Sloth and the Soldier

A soldier is manning a dusty roadblock.

The roadblock is a border, a frontier: Evil shall not pass. There are many such gates here, only milk and honey flow freely in this land. At one of the more important spots, a real thoroughfare, they’ve actually built a concrete booth where our soldier can safely and manfully man his post.

We have a roadblock, then, but do not make the mistake of deducing tarmac. What we have here is a roadblock blocking a dirt-track (hence the dust), one of many, just a trodden trail amidst general devastation, a trail trodden by thousands, day in and out, trying to make their way between the bitter shambles.

One roadblock, then, one soldier, there are others there and elsewhere, but the thing we are after, that evil spot on his limpid, simple soul – if we want to see how little it is, we need a narrow lens. Telescopic, just to stay safe.

A soldier manning a dusty roadblock. He has been cooped up in this booth for several hours now, he is smelly with sweat and fear, he is counting away the moments, he wants to be elsewhere, for sure. His hair is short, shorter than regulations demand, he looks keener this way, his sunglasses might be quite expensive – he is not a soldier at all times, after all. Which gives us a little inkling as to the situation, because unlike the soldier in the booth, those treading the dirt-track are treading the dust at all times, and their sunglasses are cheap, if any.

The soldier has been at it for a few hours now, but he has been at it for thousands of hours altogether, so that his sweat is more present to his mind than that prick of fear he's gotten used to by now. It is now 17:35, he'll be relieved in two hours, then he'll carefully, fearfully even, make his way back to camp in the jeep, and mark off another day on the calendar he keeps above his iron bed. In two and a half hours he will have showered, and he'll be sitting somewhere, reading a newspaper, and then he'll be a soldier no more, at least not a soldier at a roadblock.
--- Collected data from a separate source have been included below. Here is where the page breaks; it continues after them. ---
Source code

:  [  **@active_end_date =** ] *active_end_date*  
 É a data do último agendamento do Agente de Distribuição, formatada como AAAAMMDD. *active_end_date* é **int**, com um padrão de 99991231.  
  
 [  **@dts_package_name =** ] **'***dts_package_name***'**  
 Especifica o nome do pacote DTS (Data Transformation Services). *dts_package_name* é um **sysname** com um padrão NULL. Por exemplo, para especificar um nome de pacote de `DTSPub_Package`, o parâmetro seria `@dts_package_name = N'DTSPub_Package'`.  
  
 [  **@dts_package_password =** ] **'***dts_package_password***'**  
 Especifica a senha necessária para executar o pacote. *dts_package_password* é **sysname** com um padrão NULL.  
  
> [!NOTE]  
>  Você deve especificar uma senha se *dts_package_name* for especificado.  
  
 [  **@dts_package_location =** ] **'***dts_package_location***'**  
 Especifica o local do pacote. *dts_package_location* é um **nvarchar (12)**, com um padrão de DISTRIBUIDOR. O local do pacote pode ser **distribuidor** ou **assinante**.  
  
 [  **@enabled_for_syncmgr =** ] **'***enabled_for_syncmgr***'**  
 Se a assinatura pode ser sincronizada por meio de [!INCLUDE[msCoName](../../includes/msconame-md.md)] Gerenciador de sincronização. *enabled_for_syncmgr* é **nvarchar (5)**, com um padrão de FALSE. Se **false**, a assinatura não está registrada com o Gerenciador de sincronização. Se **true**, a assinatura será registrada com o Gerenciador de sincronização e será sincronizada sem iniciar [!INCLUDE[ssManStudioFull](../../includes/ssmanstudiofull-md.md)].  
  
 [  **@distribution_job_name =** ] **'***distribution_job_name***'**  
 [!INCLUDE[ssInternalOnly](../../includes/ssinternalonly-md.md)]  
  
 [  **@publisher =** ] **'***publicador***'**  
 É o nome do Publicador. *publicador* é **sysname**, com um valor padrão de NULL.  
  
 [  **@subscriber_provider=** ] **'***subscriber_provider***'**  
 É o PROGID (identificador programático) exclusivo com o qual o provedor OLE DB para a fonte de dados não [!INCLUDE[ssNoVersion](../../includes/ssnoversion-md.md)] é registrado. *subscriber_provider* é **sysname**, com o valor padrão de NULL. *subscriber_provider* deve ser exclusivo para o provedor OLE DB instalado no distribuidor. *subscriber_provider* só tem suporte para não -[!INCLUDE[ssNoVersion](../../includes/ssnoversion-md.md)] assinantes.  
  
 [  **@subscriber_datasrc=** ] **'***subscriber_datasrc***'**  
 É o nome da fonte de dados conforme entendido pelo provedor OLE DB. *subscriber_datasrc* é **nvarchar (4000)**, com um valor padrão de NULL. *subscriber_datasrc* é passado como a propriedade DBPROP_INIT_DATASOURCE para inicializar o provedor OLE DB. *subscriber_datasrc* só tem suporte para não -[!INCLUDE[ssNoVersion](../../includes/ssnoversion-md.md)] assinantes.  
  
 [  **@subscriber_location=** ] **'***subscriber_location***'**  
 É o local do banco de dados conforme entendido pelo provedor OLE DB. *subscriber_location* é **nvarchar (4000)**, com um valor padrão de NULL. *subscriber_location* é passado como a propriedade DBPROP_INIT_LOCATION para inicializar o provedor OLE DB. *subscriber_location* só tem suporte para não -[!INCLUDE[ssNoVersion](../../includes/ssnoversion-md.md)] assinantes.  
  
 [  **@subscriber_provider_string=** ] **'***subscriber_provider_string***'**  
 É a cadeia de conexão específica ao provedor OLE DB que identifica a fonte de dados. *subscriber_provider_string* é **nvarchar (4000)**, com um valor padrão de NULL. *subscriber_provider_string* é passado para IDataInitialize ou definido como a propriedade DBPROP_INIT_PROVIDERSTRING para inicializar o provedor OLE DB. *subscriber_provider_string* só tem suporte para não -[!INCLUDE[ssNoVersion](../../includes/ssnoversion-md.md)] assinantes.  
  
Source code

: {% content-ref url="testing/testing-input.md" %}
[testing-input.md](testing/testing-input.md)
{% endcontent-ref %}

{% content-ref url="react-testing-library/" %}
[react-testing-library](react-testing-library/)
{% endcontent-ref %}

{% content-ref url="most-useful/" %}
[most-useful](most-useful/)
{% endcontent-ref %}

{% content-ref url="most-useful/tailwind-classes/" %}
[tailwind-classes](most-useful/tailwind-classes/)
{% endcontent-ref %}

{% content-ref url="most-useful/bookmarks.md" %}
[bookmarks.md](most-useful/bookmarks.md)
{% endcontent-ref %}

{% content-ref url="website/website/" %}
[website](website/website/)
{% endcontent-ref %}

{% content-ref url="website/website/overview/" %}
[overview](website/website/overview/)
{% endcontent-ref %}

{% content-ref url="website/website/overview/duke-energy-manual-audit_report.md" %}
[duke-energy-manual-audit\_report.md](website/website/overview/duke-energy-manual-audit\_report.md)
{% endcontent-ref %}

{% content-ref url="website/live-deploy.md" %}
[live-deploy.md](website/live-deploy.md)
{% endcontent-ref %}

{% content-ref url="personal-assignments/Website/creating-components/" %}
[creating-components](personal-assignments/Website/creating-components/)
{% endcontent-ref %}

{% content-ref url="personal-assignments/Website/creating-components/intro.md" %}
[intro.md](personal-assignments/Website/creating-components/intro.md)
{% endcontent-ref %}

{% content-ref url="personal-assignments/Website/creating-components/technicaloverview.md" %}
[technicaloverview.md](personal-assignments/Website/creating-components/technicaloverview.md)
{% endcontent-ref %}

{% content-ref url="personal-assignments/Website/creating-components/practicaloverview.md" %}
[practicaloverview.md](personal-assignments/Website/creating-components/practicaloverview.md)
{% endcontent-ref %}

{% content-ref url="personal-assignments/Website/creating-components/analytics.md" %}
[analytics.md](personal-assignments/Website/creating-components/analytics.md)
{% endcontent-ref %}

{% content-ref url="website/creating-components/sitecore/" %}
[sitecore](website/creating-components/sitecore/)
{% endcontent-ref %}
But all this will start happening in one hour and fifty-seven mintues, he still has some time here in the booth, he pricks his ears to a stale joke told by the other two soldiers but soon stops listening, he is too tired to pay attention, his unifrom is sticking to his back, his shoes are sticking to his coarse regulation socks, he can feel that clammy stickiness between his toes, that fungoidal itch that hasn't gone away in three months even though he's carefully followed the doctor's orders. Lot's of air, said the army doctor, knowing full well that those toes wouldn't be getting any air, they'd be cramped in those heavy shoes for hours on end.

A woman approaches the roadblock; or an old man; or a young man, for God's sake, we don't realy need the pregnant woman or blind grandfather to give our little story the necessary punch, all those who tread that dirt track are pregnant with expectation, blind with despair – young blind women, if you like, or old pregnant men, it doesn't matter, for this pregnant blindman is now standing at the roadblock, seeking right of passage.

Oh blind man, says the soldier's heart, the dirt track lies on both sides of my roadblock, the land is gutted here and there, why do you come and trouble me now, where could you possibly go that's different from where you came from; why, says the soldier's heart, why do you trouble me now, one hour and fifty five – no, fourty nine! – minutes, lie between me and the jeep, and better yet, two hours and nineteen – no, seventeen! – minutes between me and my shower, between my toes and the fresh air prescribed for me, go away old man, go away, your pregnant belly is probably full of explosives, I can tell from here, why do we have to do this, go away, take your belly to the next roadblock, they've only been doing this for two months now, I've done two years already, go elsewhere, old man.

But the old man is standing there, have him toothless if you like, but he isn't grinning. He really does see a point in passing this roadbock, he has things, errands, people, waiting on the other side, and once he gets there, once he's seated somewhere chilly and given some water, he too can stop playing his part, for a while.

The old man wants to get to the other side, then, and he stand there, quietly, but certainly not patiently: not all the poor are meek, not all the persecuted are peacemakers.

The soldier stands in his booth. The old man, the blind youth, the pregnant hag who has been doing this for way over two years, is standing outside.

Now there is this: Today's order permits some movement to and fro, today's order will let the blind and the pregnant pass. But they have to be truly blind or pregnant – a fact which cannot be ascertained without fingering their eyes, their bellies, or rifling through their clothes, with rifles of course.

Well, this is a difficult step to take, how can the soldier examine that pregnant, blind, aging youth while in his booth, and why, why on earth, should he step out of this booth, which has a tiny fan, into the scorching glare outside? Why, why on earth, should he move at all, he's so tired, he's been on duty for hours now, the old man can wait, he's used to it.

For this much the soldier knows very well: Soldiers will block, old men will wait, that's the way of the world after all.

Oh how tired he is, too tired to move one inch. Let the blind belly wait.

If indeed it is a belly.

If indeed it is at all blind.

He passes his comb through his hair and smiles at his little, shiny mirror.

2003. Excerpt from the Book of Evil, yet to be finished.